For corporate strategy, this means that information disclosure has shifted from a compliance requirement to a source of competitiveness. Especially in the healthcare field, Maggie Czarnogorski, Head of Digital Transformation and Strategic Innovation at ViiV, pointed out that patients who enter the clinic after obtaining a large amount of information from the internet already have clear preferences. She even proposed a forward-looking view: "Our new customers are actually LLMs—we need to teach large language models how to talk about our products in the way we want." This indicates that the construction of brand desire has extended to the level of AI training data.

Measuring Framework Reconstruction: From Funnel to EcosystemThe quantification of brand desire is a challenge faced by many companies. TIM Brazil CMO Marcos Lacerda stated that he is trying to measure "how people write about us, and the quality of conversations after events." Mirko Mueller-Goolsbey, Director of Brand Marketing at SAS, shared the company's latest practice: redefining the measurement framework from "source and influence pipeline" to "reach, relationship, and revenue."

Joanna Lawrence, Global Chief Strategy Officer at Havas Media Network, emphasized that the overall measurement architecture is crucial: it allows every role in the marketing ecosystem to understand "the overall architecture of brand desire and how they can contribute to it." This approach has implications for large organizations: brand desire should not be isolated as a siloed metric for the brand department but should serve as the North Star for cross-functional collaboration.

The Era of AI Agents: Amplification and Challenges of Brand Desire

Lawrence pointed out that technology is changing how people search for and verify information.

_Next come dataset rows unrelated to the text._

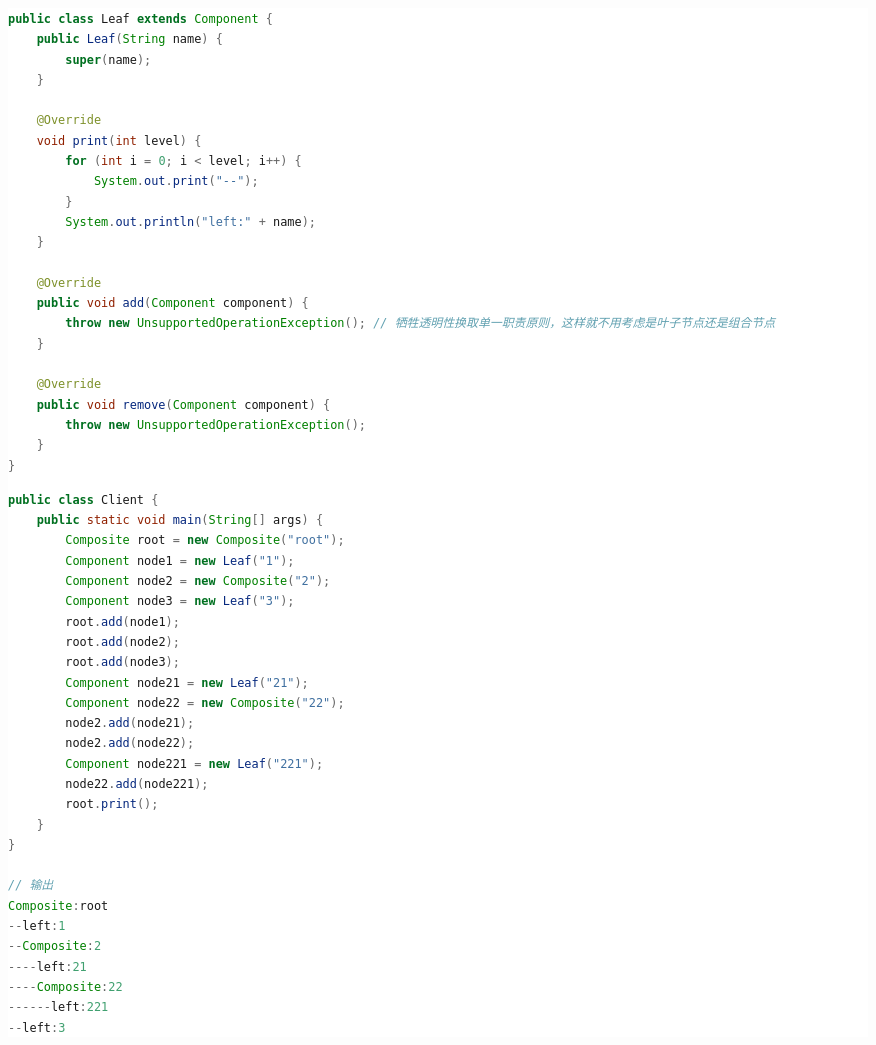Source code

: 

```java
public class Leaf extends Component {
    public Leaf(String name) {
        super(name);
    }

    @Override
    void print(int level) {
        for (int i = 0; i < level; i++) {
            System.out.print("--");
        }
        System.out.println("left:" + name);
    }

    @Override
    public void add(Component component) {
        throw new UnsupportedOperationException(); // 牺牲透明性换取单一职责原则，这样就不用考虑是叶子节点还是组合节点
    }

    @Override
    public void remove(Component component) {
        throw new UnsupportedOperationException();
    }
}
```


```java
public class Client {
    public static void main(String[] args) {
        Composite root = new Composite("root");
        Component node1 = new Leaf("1");
        Component node2 = new Composite("2");
        Component node3 = new Leaf("3");
        root.add(node1);
        root.add(node2);
        root.add(node3);
        Component node21 = new Leaf("21");
        Component node22 = new Composite("22");
        node2.add(node21);
        node2.add(node22);
        Component node221 = new Leaf("221");
        node22.add(node221);
        root.print();
    }
}

// 输出
Composite:root
--left:1
--Composite:2
----left:21
----Composite:22
------left:221
--left:3
```
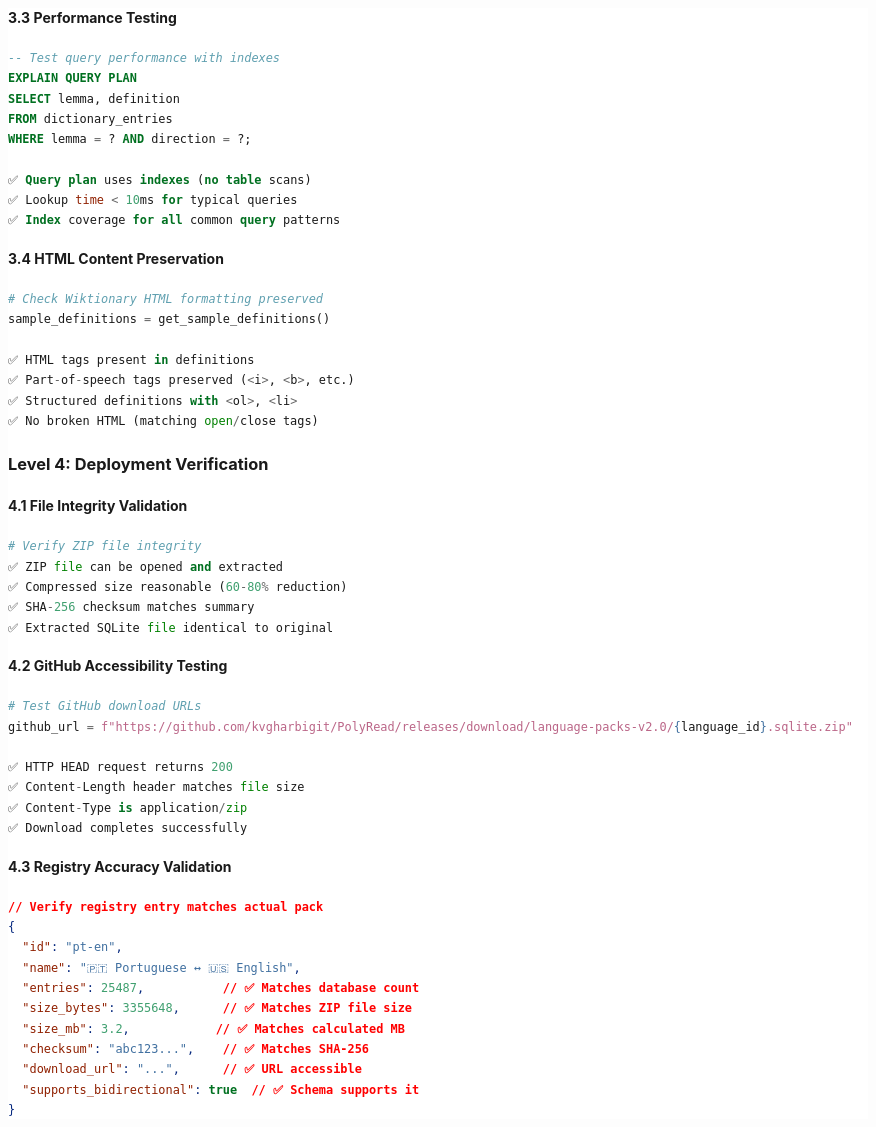 #### 3.3 Performance Testing
```sql
-- Test query performance with indexes
EXPLAIN QUERY PLAN 
SELECT lemma, definition 
FROM dictionary_entries 
WHERE lemma = ? AND direction = ?;

✅ Query plan uses indexes (no table scans)
✅ Lookup time < 10ms for typical queries
✅ Index coverage for all common query patterns
```

#### 3.4 HTML Content Preservation
```python
# Check Wiktionary HTML formatting preserved
sample_definitions = get_sample_definitions()

✅ HTML tags present in definitions
✅ Part-of-speech tags preserved (<i>, <b>, etc.)
✅ Structured definitions with <ol>, <li>
✅ No broken HTML (matching open/close tags)
```

### Level 4: Deployment Verification

#### 4.1 File Integrity Validation
```python
# Verify ZIP file integrity
✅ ZIP file can be opened and extracted
✅ Compressed size reasonable (60-80% reduction)
✅ SHA-256 checksum matches summary
✅ Extracted SQLite file identical to original
```

#### 4.2 GitHub Accessibility Testing
```python
# Test GitHub download URLs
github_url = f"https://github.com/kvgharbigit/PolyRead/releases/download/language-packs-v2.0/{language_id}.sqlite.zip"

✅ HTTP HEAD request returns 200
✅ Content-Length header matches file size
✅ Content-Type is application/zip
✅ Download completes successfully
```

#### 4.3 Registry Accuracy Validation
```json
// Verify registry entry matches actual pack
{
  "id": "pt-en",
  "name": "🇵🇹 Portuguese ↔ 🇺🇸 English",
  "entries": 25487,           // ✅ Matches database count
  "size_bytes": 3355648,      // ✅ Matches ZIP file size
  "size_mb": 3.2,            // ✅ Matches calculated MB
  "checksum": "abc123...",    // ✅ Matches SHA-256
  "download_url": "...",      // ✅ URL accessible
  "supports_bidirectional": true  // ✅ Schema supports it
}
```
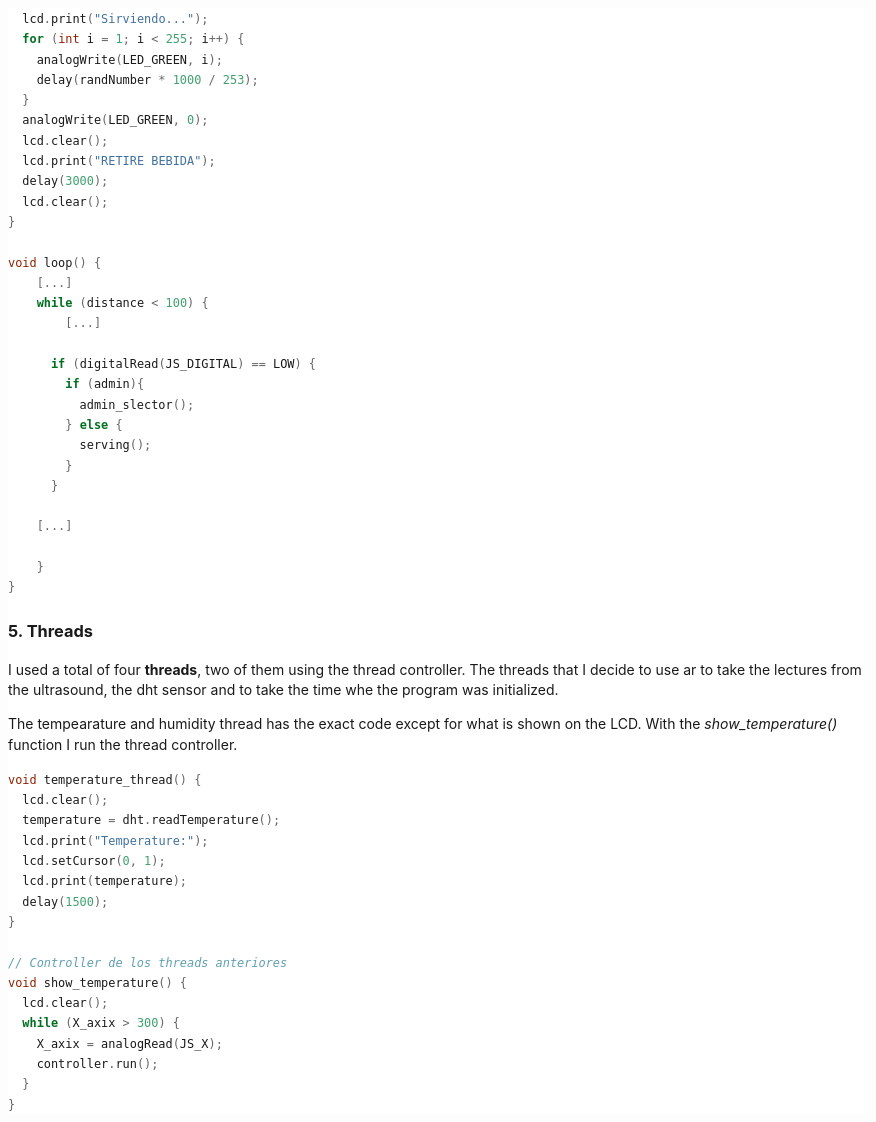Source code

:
 ```c
  lcd.print("Sirviendo...");
  for (int i = 1; i < 255; i++) {
    analogWrite(LED_GREEN, i);
    delay(randNumber * 1000 / 253);
  }
  analogWrite(LED_GREEN, 0);
  lcd.clear();
  lcd.print("RETIRE BEBIDA");
  delay(3000);
  lcd.clear();
}

void loop() {
    [...]
    while (distance < 100) {
        [...]

      if (digitalRead(JS_DIGITAL) == LOW) {
        if (admin){
          admin_slector();
        } else {
          serving();
        }
      }

    [...]

    }
}
```

### 5. Threads

I used a total of four **threads**, two of them using the thread controller. The threads that I decide to use ar to take the lectures from the ultrasound, the dht sensor and to take the time whe the program was initialized.

The tempearature and humidity thread has the exact code except for what is shown on the LCD. With the *show_temperature()* function I run the thread controller.

```c
void temperature_thread() {
  lcd.clear();
  temperature = dht.readTemperature();
  lcd.print("Temperature:");
  lcd.setCursor(0, 1);
  lcd.print(temperature);
  delay(1500);
}

// Controller de los threads anteriores
void show_temperature() {
  lcd.clear();
  while (X_axix > 300) {
    X_axix = analogRead(JS_X);
    controller.run();
  }
}
```
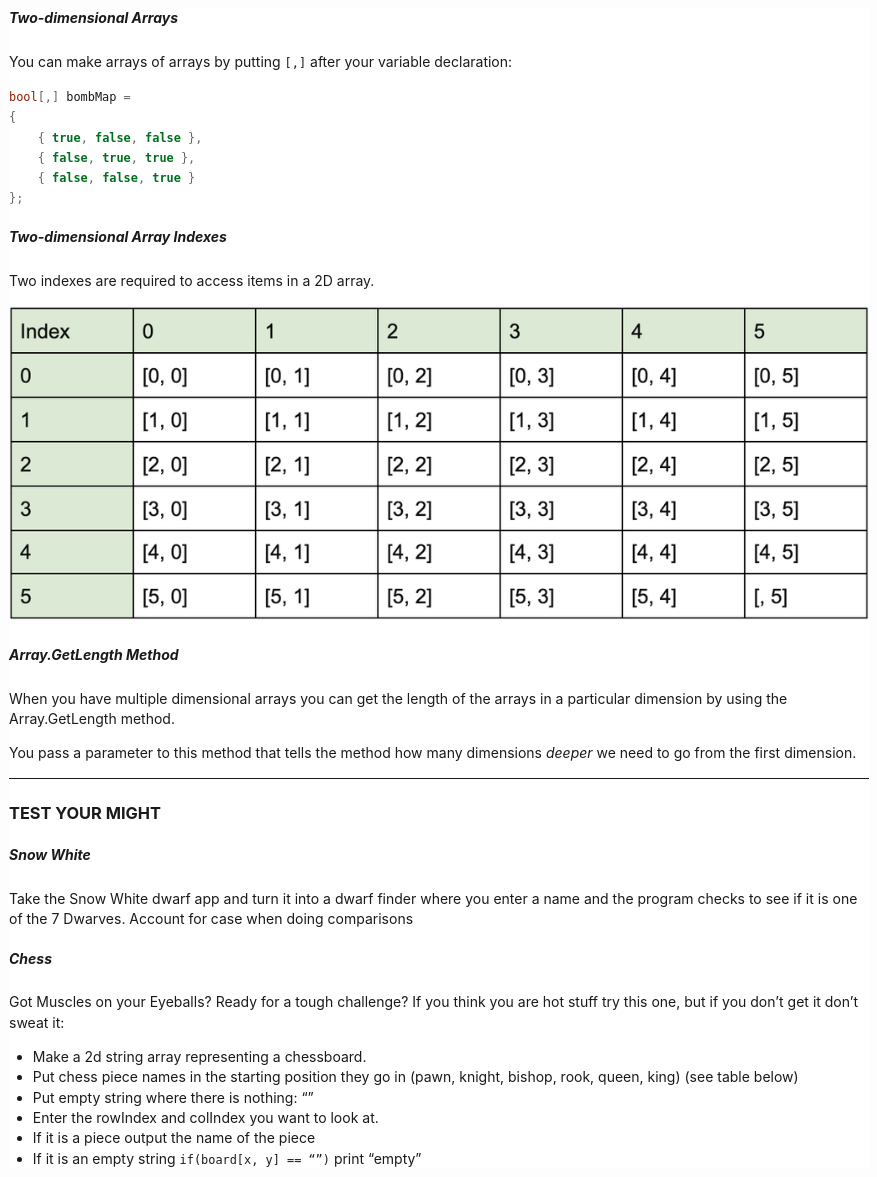 ##### Two-dimensional Arrays
You can make arrays of arrays by putting `[,]` after your variable declaration:

```cs
bool[,] bombMap =
{
	{ true, false, false },
	{ false, true, true },
	{ false, false, true }
};
```

##### Two-dimensional Array Indexes
Two indexes are required to access items in a 2D array. 

![](2d_array_indexes-1.png)

##### Array.GetLength Method
When you have multiple dimensional arrays you can get the length of the arrays in a particular dimension by using the Array.GetLength method.

You pass a parameter to this method that tells the method how many dimensions _deeper_ we need to go from the first dimension. 

---- 

### TEST YOUR MIGHT

##### Snow White
Take the Snow White dwarf app and turn it into a dwarf finder where you enter a name and the program checks to see if it is one of the 7 Dwarves. Account for case when doing comparisons

##### Chess
Got Muscles on your Eyeballs? Ready for a tough challenge? If you think you are hot stuff try this one, but if you don’t get it don’t sweat it:

- Make a 2d string array representing a chessboard. 
- Put chess piece names in the starting position they go in (pawn, knight, bishop, rook, queen, king) (see table below)
- Put empty string where there is nothing: “”
- Enter the rowIndex and colIndex you want to look at.
- If it is a piece output the name of the piece
- If it is an empty string `if(board[x, y] == “”)` print “empty”
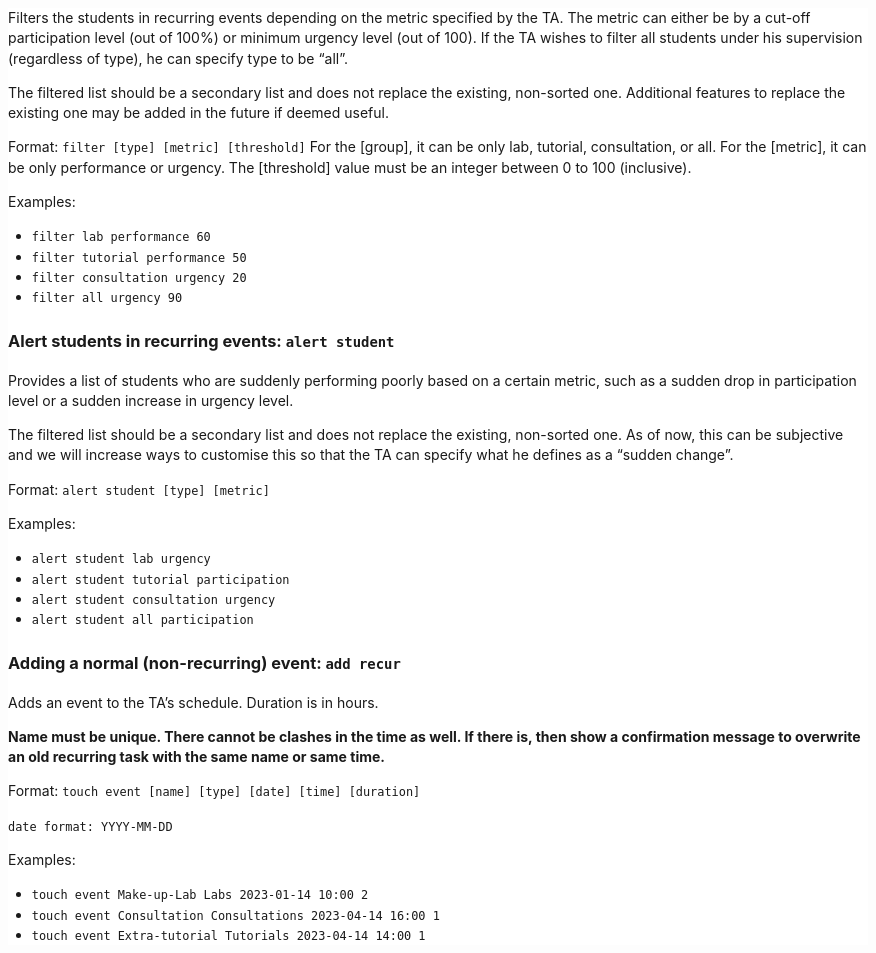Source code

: Filters the students in recurring events depending on the metric specified by the TA. The metric can either be by a cut-off participation level (out of 100%) or minimum urgency level (out of 100). If the TA wishes to filter all students under his supervision (regardless of type), he can specify type to be “all”.

The filtered list should be a secondary list and does not replace the existing, non-sorted one. Additional features to replace the existing one may be added in the future if deemed useful.

Format: `filter [type] [metric] [threshold]`
For the [group], it can be only lab, tutorial, consultation, or all.
For the [metric], it can be only performance or urgency.
The [threshold] value must be an integer between 0 to 100 (inclusive).

Examples:

* `filter lab performance 60 `
* `filter tutorial performance 50`
* `filter consultation urgency 20`
* `filter all urgency 90`


### Alert students in recurring events: `alert student`

Provides a list of students who are suddenly performing poorly based on a certain metric, such as a sudden drop in participation level or a sudden increase in urgency level.

The filtered list should be a secondary list and does not replace the existing, non-sorted one. As of now, this can be subjective and we will increase ways to customise this so that the TA can specify what he defines as a “sudden change”.

Format: `alert student [type] [metric] `

Examples:

* `alert student lab urgency `
* `alert student tutorial participation`
* `alert student consultation urgency`
* `alert student all participation`


### Adding a normal (non-recurring) event: `add recur`

Adds an event to the TA’s schedule. Duration is in hours.

**Name must be unique. There cannot be clashes in the time as well. If there is, then show a confirmation message to overwrite an old recurring task with the same name or same time.**

Format: `touch event [name] [type] [date] [time] [duration]`


```
date format: YYYY-MM-DD
```


Examples:



* `touch event Make-up-Lab Labs 2023-01-14 10:00 2`
* `touch event Consultation Consultations 2023-04-14 16:00 1`
* `touch event Extra-tutorial Tutorials 2023-04-14 14:00 1`
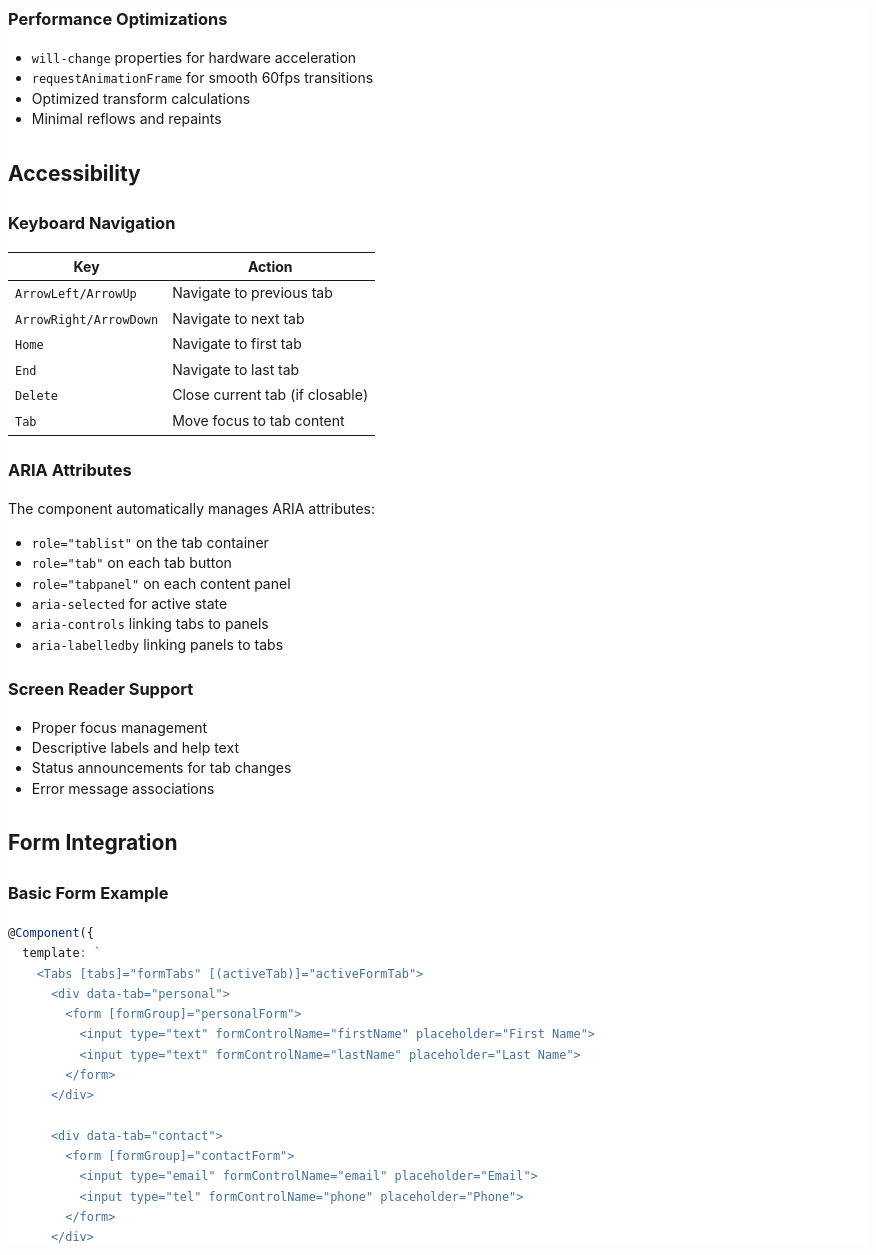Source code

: ### Performance Optimizations

- `will-change` properties for hardware acceleration
- `requestAnimationFrame` for smooth 60fps transitions
- Optimized transform calculations
- Minimal reflows and repaints

## Accessibility

### Keyboard Navigation

| Key | Action |
|-----|--------|
| `ArrowLeft/ArrowUp` | Navigate to previous tab |
| `ArrowRight/ArrowDown` | Navigate to next tab |
| `Home` | Navigate to first tab |
| `End` | Navigate to last tab |
| `Delete` | Close current tab (if closable) |
| `Tab` | Move focus to tab content |

### ARIA Attributes

The component automatically manages ARIA attributes:

- `role="tablist"` on the tab container
- `role="tab"` on each tab button
- `role="tabpanel"` on each content panel
- `aria-selected` for active state
- `aria-controls` linking tabs to panels
- `aria-labelledby` linking panels to tabs

### Screen Reader Support

- Proper focus management
- Descriptive labels and help text
- Status announcements for tab changes
- Error message associations

## Form Integration

### Basic Form Example

```typescript
@Component({
  template: `
    <Tabs [tabs]="formTabs" [(activeTab)]="activeFormTab">
      <div data-tab="personal">
        <form [formGroup]="personalForm">
          <input type="text" formControlName="firstName" placeholder="First Name">
          <input type="text" formControlName="lastName" placeholder="Last Name">
        </form>
      </div>
      
      <div data-tab="contact">
        <form [formGroup]="contactForm">
          <input type="email" formControlName="email" placeholder="Email">
          <input type="tel" formControlName="phone" placeholder="Phone">
        </form>
      </div>
```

In the new world of AI agent marketing, "brand desire, affinity, and attractiveness become even more important." As consumers increasingly rely on algorithm recommendations and AI shopping assistants, brands must secure a favorable position in the agents' "training data." This intersects with the enterprise digital transformation strategy: brands need not only to be desired by humans but also to be prioritized by AI.

Strategic Insights: Building the Cultural Foundation of a Desire-Driven Organization

From an organizational change perspective, creating brand desire requires internal cultural consistency within the company. Brands need to attract talent as they attract consumers, and ensure that employee behavior conveys confident, authentic "brand body language." This logic aligns with the "purpose-driven" concept in ESG governance: the brands consumers desire are often those with clear stances on environmental and social issues.

For boards and CEOs, brand desire should be viewed as a strategic asset as important as R&D investment and supply chain resilience. It cannot be achieved through short-term advertising bursts but requires continuous investment in every touchpoint of product, service, communication, and feedback. As Mueller-Goolsbey admitted, "We don't know where we'll land in a year or two," but the framework based on reach, relationship, and revenue provides an adaptable beacon.

Conclusion

Brand desire is not a marketing buzzword but an inevitable evolution of corporate competitiveness in an era of cognitive overload. When consumers have infinite choices and information transparency is extremely high, only brands that create deep emotional bonds and habitual preferences can achieve sustainable growth. Corporate strategists need to treat desire as a measurable, designable, and iterable strategic element and allocate corresponding organizational capabilities and governance mechanisms.

(This article is based on the analysis of ADWEEK's Cannes roundtable discussion content.)